When considering concerns around giving AI models access to content, it’s essential to distinguish two different use cases clearly. One case is scraping or downloading massive amounts of data for training LLM models (this understandably raises concerns around copyright, control, and proper attribution). But another entirely different and increasingly crucial case is allowing AI agents access to content purely to provide immediate, useful services to users. In these scenarios, the AI is acting similarly to a traditional user, simply reading and delivering relevant, timely information rather than training on vast archives.

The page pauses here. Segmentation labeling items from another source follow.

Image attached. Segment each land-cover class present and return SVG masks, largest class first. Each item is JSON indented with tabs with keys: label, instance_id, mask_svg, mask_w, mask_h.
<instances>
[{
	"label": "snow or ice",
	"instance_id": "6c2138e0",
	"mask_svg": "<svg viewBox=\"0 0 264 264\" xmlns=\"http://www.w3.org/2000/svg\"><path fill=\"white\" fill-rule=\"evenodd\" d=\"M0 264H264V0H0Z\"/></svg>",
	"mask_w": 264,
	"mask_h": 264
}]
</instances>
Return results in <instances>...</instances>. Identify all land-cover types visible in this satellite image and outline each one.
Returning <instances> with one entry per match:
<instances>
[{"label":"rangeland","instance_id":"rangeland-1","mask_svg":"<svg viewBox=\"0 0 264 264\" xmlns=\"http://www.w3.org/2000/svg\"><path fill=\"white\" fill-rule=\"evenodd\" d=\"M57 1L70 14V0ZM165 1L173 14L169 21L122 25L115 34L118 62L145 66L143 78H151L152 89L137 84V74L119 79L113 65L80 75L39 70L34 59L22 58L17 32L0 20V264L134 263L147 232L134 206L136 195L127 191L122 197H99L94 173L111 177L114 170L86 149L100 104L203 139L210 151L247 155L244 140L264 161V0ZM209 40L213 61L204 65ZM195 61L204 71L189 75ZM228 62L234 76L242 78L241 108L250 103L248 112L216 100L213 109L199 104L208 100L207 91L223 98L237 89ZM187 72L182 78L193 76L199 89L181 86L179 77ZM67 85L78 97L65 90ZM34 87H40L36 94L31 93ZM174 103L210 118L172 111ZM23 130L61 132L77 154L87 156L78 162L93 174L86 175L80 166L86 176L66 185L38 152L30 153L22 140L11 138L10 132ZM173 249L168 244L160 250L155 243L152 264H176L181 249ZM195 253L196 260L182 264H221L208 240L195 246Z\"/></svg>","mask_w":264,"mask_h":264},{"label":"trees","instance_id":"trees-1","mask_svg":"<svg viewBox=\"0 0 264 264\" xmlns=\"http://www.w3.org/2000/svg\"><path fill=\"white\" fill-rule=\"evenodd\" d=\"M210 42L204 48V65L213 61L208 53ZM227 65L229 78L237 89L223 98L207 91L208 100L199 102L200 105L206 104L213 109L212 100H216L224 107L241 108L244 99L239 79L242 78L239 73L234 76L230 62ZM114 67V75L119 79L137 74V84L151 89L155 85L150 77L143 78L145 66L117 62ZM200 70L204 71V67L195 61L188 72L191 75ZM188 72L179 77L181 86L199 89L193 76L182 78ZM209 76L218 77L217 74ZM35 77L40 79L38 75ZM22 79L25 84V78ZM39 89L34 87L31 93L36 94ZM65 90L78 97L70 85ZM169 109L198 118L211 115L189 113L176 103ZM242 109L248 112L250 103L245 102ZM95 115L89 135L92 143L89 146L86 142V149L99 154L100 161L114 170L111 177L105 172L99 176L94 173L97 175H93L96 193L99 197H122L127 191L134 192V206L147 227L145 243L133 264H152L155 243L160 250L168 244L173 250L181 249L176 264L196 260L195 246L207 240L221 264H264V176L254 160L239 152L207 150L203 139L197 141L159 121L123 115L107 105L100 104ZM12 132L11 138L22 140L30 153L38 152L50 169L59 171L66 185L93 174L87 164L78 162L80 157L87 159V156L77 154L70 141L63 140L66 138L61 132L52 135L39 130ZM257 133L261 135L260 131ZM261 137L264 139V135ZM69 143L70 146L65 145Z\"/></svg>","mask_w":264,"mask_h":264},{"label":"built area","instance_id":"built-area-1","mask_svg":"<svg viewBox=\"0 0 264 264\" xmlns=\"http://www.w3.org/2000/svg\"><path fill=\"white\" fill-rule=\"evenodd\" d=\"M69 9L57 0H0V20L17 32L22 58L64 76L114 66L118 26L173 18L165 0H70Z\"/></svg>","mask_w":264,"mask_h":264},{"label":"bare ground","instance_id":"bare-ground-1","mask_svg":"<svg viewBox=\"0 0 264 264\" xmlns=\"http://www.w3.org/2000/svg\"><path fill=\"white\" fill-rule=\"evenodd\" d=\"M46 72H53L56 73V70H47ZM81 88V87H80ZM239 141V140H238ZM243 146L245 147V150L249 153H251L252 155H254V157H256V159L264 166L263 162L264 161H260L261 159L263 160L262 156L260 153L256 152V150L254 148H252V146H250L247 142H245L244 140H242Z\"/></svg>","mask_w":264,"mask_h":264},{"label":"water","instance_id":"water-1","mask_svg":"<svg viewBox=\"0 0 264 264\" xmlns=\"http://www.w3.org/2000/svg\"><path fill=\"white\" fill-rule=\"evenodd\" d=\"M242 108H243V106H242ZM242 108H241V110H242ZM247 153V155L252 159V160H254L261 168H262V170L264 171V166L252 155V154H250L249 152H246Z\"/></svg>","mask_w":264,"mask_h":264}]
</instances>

Building on RSS’s straightforwardness, we can take this concept further with more advanced open standards, such as MCP (Machine Content Protocol). Imagine a self-discovery mechanism similar to RSS feeds, but designed to handle richer, more complex datasets. MCP could offer AI agents direct ways to discover, interpret, and process deeper levels of information effortlessly, without the current challenges of scraping or the risk of vendor lock-in.

Of course, valid concerns exist about data protection and theft at scale (curiously the same concerns appeared back in the early RSS days, and even when the printing press first emerged… yet we survived). But if our primary goal is genuinely to share ideas and foster transparency, deliberately restricting access to information contradicts our intentions. Public information should remain public, open, and machine-readable.

Let’s avoid creating unnecessary barriers or new digital silos. Instead, let’s embrace standards like RSS and MCP, making sure AI agents are our partners, not adversaries, in building a more transparent and connected digital landscape.